James Bergstra’s first proposed solution was so entertaining because, absent evidence that it works, it seems almost flippant to even propose: he suggested replacing Grid Search with Random Search. Instead of selecting a grid of values and walking through it exhaustively, you select a value for each hyperparameter independently using some probability distribution. You then evaluate the cost function given these random settings for the hyperparameters.

Since this approach seems like it might be worst than Grid Search, it’s worth pondering why it should work. James’ argument is this: most ML models have low-effective dimension, which means that a small number of parameters really affect the cost function and most have almost no effect. Random search lets you explore a greater variety of settings for each parameter, which allows you to find better values for the few parameters that really matter.

I am sure that Paul Meehl would have a field day with this research if he were alive to hear about it.

Arbitrary Regression Problem

An alternative approach is to view our problem as one of Bayesian Optimization: we have an arbitrary function that we want to minimize which is costly to evaluate and we would like to find a good approximate minimum in a small number of evaluations.

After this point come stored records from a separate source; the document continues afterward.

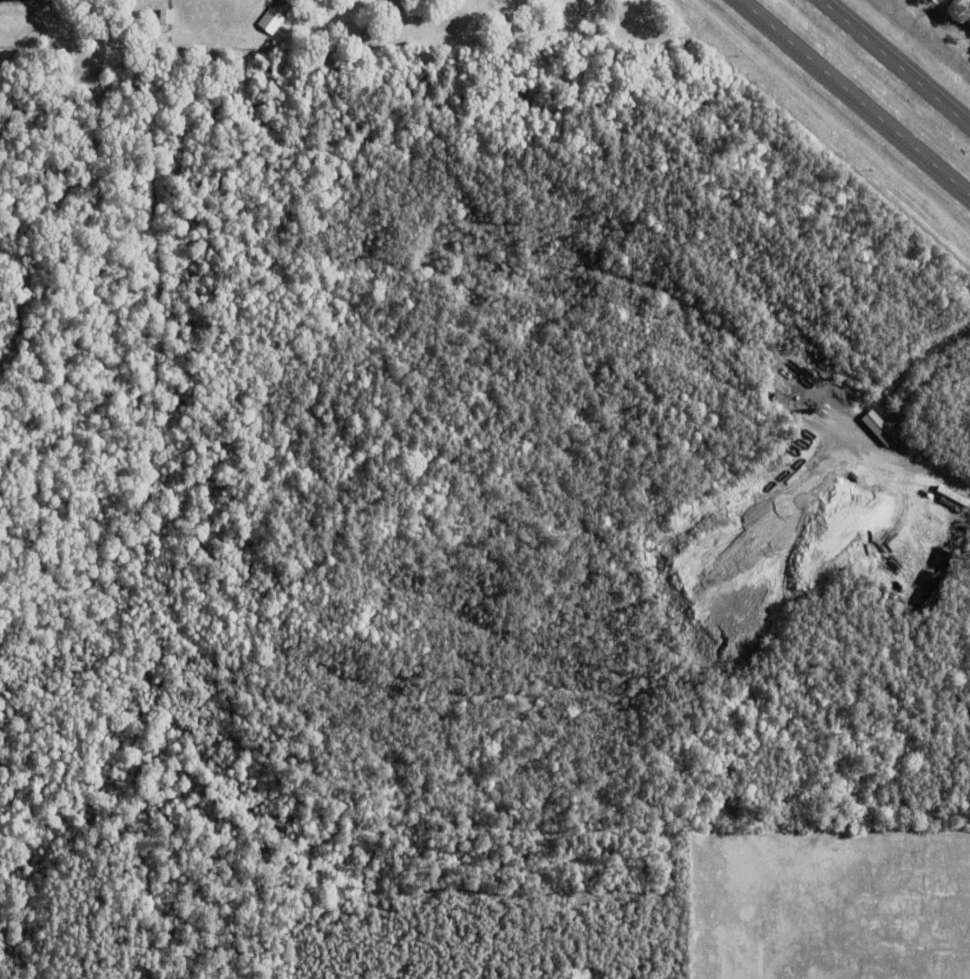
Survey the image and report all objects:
building: (293, 0)
building: (591, 14)
building: (167, 16)
building: (274, 17)
road: (894, 63)
road: (854, 98)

When viewed in this perspective, the natural strategy is to regress the cost function on the settings of the hyperparameters. Because the cost function may depend on the hyperparameters in strange ways, it is wise to use very general purpose regression methods. I’ve recently seen two clever strategies for this, one of which was presented to us at MSR:

  1. Jasper Snoek, Hugo Larochelle and Ryan Adams suggest that one use a Gaussian Process.
  2. Among other methods, Frank Hutter, Holger H. Hoos and Kevin Leyton-Brown suggest that one use Random Forests.

From my viewpoint, it seems that any derivative-free optimization method might be worth trying. While I have yet to see it published, I’d like to see more people try the Nelder-Mead method for tuning hyperparameters.